### Do this:
Rewrite the lines below, putting "species" wherever "scientific name" appears and leaving everything else as it is.

Stored dataset items
-------
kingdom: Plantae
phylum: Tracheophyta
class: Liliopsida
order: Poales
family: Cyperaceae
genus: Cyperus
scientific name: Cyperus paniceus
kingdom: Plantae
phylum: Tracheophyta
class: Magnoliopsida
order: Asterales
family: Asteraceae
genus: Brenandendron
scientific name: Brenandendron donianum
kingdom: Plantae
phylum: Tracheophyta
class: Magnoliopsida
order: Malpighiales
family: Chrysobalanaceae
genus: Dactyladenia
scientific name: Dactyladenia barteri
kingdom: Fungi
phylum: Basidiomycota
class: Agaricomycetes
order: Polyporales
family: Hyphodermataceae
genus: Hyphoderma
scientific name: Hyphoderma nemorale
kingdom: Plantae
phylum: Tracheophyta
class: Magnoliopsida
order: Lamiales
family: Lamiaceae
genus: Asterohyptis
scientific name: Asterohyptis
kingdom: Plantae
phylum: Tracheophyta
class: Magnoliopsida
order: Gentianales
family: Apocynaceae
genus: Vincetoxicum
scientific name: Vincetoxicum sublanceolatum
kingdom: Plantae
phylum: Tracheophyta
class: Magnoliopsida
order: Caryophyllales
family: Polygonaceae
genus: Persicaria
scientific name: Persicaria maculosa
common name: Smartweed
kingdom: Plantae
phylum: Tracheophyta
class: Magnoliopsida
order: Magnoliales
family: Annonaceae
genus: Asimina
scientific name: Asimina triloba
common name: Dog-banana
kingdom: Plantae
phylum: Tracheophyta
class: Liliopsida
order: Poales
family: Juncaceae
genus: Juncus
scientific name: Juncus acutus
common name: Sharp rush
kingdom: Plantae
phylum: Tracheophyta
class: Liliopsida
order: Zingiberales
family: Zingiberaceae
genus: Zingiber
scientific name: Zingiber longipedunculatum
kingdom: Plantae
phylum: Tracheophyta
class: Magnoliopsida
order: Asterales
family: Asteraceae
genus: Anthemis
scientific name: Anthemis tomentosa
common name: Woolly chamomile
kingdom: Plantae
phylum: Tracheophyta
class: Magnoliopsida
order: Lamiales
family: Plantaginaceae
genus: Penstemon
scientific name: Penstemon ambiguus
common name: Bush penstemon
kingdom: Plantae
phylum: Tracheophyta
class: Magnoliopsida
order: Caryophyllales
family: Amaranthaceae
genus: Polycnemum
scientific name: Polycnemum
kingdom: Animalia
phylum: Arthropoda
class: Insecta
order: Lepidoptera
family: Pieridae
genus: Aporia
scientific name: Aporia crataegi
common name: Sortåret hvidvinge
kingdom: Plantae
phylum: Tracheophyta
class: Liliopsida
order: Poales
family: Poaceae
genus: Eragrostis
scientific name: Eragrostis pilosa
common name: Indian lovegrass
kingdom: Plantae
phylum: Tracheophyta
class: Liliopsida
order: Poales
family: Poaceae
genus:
-------
### Output for this task:
kingdom: Plantae
phylum: Tracheophyta
class: Liliopsida
order: Poales
family: Cyperaceae
genus: Cyperus
species: Cyperus paniceus
kingdom: Plantae
phylum: Tracheophyta
class: Magnoliopsida
order: Asterales
family: Asteraceae
genus: Brenandendron
species: Brenandendron donianum
kingdom: Plantae
phylum: Tracheophyta
class: Magnoliopsida
order: Malpighiales
family: Chrysobalanaceae
genus: Dactyladenia
species: Dactyladenia barteri
kingdom: Fungi
phylum: Basidiomycota
class: Agaricomycetes
order: Polyporales
family: Hyphodermataceae
genus: Hyphoderma
species: Hyphoderma nemorale
kingdom: Plantae
phylum: Tracheophyta
class: Magnoliopsida
order: Lamiales
family: Lamiaceae
genus: Asterohyptis
species: Asterohyptis
kingdom: Plantae
phylum: Tracheophyta
class: Magnoliopsida
order: Gentianales
family: Apocynaceae
genus: Vincetoxicum
species: Vincetoxicum sublanceolatum
kingdom: Plantae
phylum: Tracheophyta
class: Magnoliopsida
order: Caryophyllales
family: Polygonaceae
genus: Persicaria
species: Persicaria maculosa
common name: Smartweed
kingdom: Plantae
phylum: Tracheophyta
class: Magnoliopsida
order: Magnoliales
family: Annonaceae
genus: Asimina
species: Asimina triloba
common name: Dog-banana
kingdom: Plantae
phylum: Tracheophyta
class: Liliopsida
order: Poales
family: Juncaceae
genus: Juncus
species: Juncus acutus
common name: Sharp rush
kingdom: Plantae
phylum: Tracheophyta
class: Liliopsida
order: Zingiberales
family: Zingiberaceae
genus: Zingiber
species: Zingiber longipedunculatum
kingdom: Plantae
phylum: Tracheophyta
class: Magnoliopsida
order: Asterales
family: Asteraceae
genus: Anthemis
species: Anthemis tomentosa
common name: Woolly chamomile
kingdom: Plantae
phylum: Tracheophyta
class: Magnoliopsida
order: Lamiales
family: Plantaginaceae
genus: Penstemon
species: Penstemon ambiguus
common name: Bush penstemon
kingdom: Plantae
phylum: Tracheophyta
class: Magnoliopsida
order: Caryophyllales
family: Amaranthaceae
genus: Polycnemum
species: Polycnemum
kingdom: Animalia
phylum: Arthropoda
class: Insecta
order: Lepidoptera
family: Pieridae
genus: Aporia
species: Aporia crataegi
common name: Sortåret hvidvinge
kingdom: Plantae
phylum: Tracheophyta
class: Liliopsida
order: Poales
family: Poaceae
genus: Eragrostis
species: Eragrostis pilosa
common name: Indian lovegrass
kingdom: Plantae
phylum: Tracheophyta
class: Liliopsida
order: Poales
family: Poaceae
genus:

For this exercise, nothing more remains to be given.